Zeigler filed his first motion to test DNA evidence in 2001.

While the results initially appeared beneficial to his case, trial and appellate judges — in 2005, 2007 and 2013 — said the evidence was not lofty enough to exonerate him and reveal the true killer.

In his latest request, filed in July, Zeigler asks to test material with a new technique that can detect DNA transferred by merely touching an object.

“It would not have been possible for Zeigler to beat Perry Edwards while holding him in a headlock without transferring significant quantities of Perry Edwards’ touch DNA onto his shirts,” according to the motion. “The testing Zeigler seeks will confirm that no such DNA exists on his shirts.”

Attorneys want to test other items too — the two murder weapons and Eunice Zeigler’s fingernails — with hypersensitive scans.

Orange-Osceola Circuit Judge Reginald Whitehead will hear the evidence at a hearing on March 31 before ruling.

Zeigler’s attorneys also asked to question Thomas in light of his recanted testimony, but Whitehead denied the request, saying only an expert witness would be appropriate at this stage.

In the meantime, Klein said the self-inflicted gunshot wound merits more investigation.

He has already traveled to Orlando to interview witnesses and has sifted through boxes full of evidence at the New York offices of Zeigler’s attorneys.

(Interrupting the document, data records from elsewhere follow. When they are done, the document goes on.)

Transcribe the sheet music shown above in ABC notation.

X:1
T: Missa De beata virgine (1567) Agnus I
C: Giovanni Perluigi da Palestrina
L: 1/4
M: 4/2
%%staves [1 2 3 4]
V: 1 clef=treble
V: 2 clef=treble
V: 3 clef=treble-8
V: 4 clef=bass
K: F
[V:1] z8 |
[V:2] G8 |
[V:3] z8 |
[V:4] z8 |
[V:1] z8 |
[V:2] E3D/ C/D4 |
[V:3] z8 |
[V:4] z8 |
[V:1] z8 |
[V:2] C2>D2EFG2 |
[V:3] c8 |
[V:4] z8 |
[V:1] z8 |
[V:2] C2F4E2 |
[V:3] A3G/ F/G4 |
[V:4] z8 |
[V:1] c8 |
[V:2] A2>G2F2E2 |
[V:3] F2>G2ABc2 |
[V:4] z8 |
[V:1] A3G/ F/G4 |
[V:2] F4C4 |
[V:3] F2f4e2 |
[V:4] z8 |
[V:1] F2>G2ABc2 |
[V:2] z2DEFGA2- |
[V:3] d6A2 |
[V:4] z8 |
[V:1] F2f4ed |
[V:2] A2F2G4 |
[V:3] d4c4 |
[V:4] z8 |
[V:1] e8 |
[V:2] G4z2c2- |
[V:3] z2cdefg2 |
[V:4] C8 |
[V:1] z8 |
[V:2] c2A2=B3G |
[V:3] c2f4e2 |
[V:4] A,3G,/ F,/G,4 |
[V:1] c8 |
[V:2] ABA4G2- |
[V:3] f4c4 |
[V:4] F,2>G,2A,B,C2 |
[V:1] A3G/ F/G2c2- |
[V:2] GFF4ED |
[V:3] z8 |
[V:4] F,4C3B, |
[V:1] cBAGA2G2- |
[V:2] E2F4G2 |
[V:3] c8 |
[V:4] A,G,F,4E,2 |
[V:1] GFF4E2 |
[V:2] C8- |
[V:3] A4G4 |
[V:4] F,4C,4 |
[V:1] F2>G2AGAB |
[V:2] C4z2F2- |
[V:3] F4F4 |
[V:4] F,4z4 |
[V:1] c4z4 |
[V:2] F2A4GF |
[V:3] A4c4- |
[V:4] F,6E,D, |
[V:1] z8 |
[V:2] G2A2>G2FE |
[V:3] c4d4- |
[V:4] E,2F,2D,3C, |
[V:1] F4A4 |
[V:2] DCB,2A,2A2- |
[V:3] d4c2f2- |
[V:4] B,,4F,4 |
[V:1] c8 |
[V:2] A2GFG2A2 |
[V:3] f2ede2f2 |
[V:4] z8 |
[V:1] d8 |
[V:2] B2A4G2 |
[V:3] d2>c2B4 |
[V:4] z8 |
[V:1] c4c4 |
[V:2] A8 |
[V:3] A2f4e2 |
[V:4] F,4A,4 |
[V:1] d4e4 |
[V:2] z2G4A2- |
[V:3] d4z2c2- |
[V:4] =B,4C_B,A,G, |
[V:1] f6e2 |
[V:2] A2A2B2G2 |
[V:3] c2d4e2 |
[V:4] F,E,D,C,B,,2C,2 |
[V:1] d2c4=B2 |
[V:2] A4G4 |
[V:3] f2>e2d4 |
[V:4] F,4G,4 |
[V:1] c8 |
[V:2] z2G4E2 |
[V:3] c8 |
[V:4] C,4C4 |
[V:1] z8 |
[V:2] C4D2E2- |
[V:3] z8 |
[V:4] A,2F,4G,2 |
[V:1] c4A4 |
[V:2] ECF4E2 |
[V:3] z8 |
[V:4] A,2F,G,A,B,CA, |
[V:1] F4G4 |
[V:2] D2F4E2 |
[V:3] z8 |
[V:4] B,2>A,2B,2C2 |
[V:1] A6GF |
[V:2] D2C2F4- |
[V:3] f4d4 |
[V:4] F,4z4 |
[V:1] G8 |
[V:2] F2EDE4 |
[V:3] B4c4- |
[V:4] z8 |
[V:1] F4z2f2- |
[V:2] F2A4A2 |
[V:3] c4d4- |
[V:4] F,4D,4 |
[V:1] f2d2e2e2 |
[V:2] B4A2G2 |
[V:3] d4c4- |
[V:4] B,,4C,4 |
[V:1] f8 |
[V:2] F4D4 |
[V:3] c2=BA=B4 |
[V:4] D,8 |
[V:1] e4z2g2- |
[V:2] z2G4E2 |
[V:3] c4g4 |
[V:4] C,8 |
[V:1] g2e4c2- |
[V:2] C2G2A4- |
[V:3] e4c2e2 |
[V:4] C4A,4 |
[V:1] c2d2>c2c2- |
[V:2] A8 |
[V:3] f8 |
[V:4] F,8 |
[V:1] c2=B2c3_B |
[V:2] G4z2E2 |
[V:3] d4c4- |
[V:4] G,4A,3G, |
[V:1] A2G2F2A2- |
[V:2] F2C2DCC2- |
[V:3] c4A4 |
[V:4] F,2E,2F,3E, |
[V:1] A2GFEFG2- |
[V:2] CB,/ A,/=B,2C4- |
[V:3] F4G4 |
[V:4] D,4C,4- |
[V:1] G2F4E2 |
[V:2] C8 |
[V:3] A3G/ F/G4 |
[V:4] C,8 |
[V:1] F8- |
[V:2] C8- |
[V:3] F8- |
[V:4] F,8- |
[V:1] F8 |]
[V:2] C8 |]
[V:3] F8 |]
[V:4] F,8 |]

“According to one of the individuals we spoke to, who was in law enforcement at the time [of the murders], the gunshot wound indicated that it would have had to come from Tommy Zeigler’s non-dominant hand, which is unusual …,” he said.

Why would you shoot yourself in the stomach, of all places? It’s an inherently risky thing to do if you’re going to shoot yourself to try to make it look like you’re the victim.”